Антон решил во что бы то ни стало ехать в Прохоровку.
Если, подойдя к берегу, он услышит, что на другой стороне стоят гетманские войска, то не будет переправляться, а пойдет вниз по реке и против Черкасс соединится с Богуном. Может быть, по дороге узнает что-нибудь о Хмельницком. Из показаний Плесневского он уже знал, что Хмельницкий занял Чигирин, выслал Кривоноса на гетманов, а сам с Тугай-беем тоже вскоре ударит по ним. Антон, опытный солдат, хорошо знакомый с положением дел, был уверен, что битва уже совершилась. В таком случае, нужно знать, чего держаться. Если Хмельницкий был побит и гетманские войска разлились по всему Приднепровью, тогда пана Заглобу нечего искать. А если Хмельницкий победил? Правда, Антон не особенно в это верил. Легче побить гетманского сына, нежели гетмана, легче отряд, чем целое войско.

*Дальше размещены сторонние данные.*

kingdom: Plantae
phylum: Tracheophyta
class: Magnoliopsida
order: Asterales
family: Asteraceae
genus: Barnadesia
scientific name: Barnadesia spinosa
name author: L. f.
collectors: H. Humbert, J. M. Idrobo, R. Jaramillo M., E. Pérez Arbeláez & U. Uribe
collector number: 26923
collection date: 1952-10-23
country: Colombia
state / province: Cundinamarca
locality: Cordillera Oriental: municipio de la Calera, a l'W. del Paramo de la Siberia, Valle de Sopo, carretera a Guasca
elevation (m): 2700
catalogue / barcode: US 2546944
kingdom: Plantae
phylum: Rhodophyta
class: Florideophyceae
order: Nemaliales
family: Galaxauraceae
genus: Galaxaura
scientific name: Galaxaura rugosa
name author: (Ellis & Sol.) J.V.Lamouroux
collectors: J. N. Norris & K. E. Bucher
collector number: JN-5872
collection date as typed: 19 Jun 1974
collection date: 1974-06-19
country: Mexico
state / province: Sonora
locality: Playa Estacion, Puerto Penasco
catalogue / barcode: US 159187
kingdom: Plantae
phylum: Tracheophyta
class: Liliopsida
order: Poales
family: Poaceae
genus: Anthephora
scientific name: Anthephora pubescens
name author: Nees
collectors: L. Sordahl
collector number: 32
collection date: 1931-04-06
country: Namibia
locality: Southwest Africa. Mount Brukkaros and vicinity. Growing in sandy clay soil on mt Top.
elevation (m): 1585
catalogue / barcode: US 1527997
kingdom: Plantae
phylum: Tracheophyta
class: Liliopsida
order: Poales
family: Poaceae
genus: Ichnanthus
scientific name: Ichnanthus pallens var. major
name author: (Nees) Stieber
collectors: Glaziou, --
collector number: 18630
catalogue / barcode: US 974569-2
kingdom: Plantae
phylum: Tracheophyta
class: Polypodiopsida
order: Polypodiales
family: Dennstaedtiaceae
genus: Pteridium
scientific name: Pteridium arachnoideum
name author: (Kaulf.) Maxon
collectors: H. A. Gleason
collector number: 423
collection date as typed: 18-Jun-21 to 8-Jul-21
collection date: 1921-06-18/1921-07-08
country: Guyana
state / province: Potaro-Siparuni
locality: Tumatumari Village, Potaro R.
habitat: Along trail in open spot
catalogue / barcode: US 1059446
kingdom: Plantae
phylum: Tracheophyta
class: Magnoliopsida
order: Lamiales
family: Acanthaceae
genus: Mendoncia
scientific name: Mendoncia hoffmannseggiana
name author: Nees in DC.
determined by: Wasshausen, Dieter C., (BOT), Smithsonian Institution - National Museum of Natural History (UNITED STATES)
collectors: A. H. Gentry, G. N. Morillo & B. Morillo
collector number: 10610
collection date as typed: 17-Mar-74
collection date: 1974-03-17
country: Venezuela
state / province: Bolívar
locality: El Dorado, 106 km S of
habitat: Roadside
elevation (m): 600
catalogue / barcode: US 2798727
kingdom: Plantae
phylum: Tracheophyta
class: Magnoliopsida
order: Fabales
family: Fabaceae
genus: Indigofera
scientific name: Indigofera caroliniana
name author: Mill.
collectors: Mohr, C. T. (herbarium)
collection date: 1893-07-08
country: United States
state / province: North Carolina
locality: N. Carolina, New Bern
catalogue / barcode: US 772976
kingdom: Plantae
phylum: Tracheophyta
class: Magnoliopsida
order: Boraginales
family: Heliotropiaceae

'Эх! — думал старый казак. — Наш атаман лучше бы сделал, если бы думал о своей шкуре, чем о девушке. Под Чигирином можно было бы переправиться через Днепр, да и в Сечь махнуть. А тут между князем Еремой и гетманами несладко ему придется.'
Обдумывая этот сложный вопрос, Антон быстро приближался к Суде. Вот и Могильная, а там близко и Демьяновка. Оба селения были пусты, но Антон, к счастью, нашел готовый плот и перевозчиков, чтобы переправиться через Суду. Заднепровье не смело еще восстать под железною рукою князя, но масса крестьян из этих деревень, хуторов и селений толпами бежала под знамена Хмельницкого. Весть о битве под Желтыми Водами сразу облетела весь край. Беспокойный народ не мог усидеть на месте, хотя никаких побудительных причин к волнению не было: князь, страшный для бунтовщиков, был истинным другом, отцом для мирных поселенцев, а его управляющие боялись проявить любую несправедливость по отношению к своим подопечным. Но дикий люд, еще так недавно из разбойников обращенный в хлебопашцев, тяготился строгостью уставов и бежал туда, куда манила его надежда безусловной свободы. Из многих деревень к Хмельницкому убежали даже бабы, из Чабановки и Высокого ушли поголовно все и сожгли свои хаты, чтобы не возвращаться назад.
Антон начал расспрашивать перевозчиков, нет ли каких вестей из Заднепровья. Вести были, но разноречивые. Одни твердили, что Хмельницкий побит гетманами, другие говорили, что победа осталась за ним. Перевозчики приняли Антона за переодетого шляхтича и, очевидно, со страха перед князем Еремией, боялись наболтать лишнего.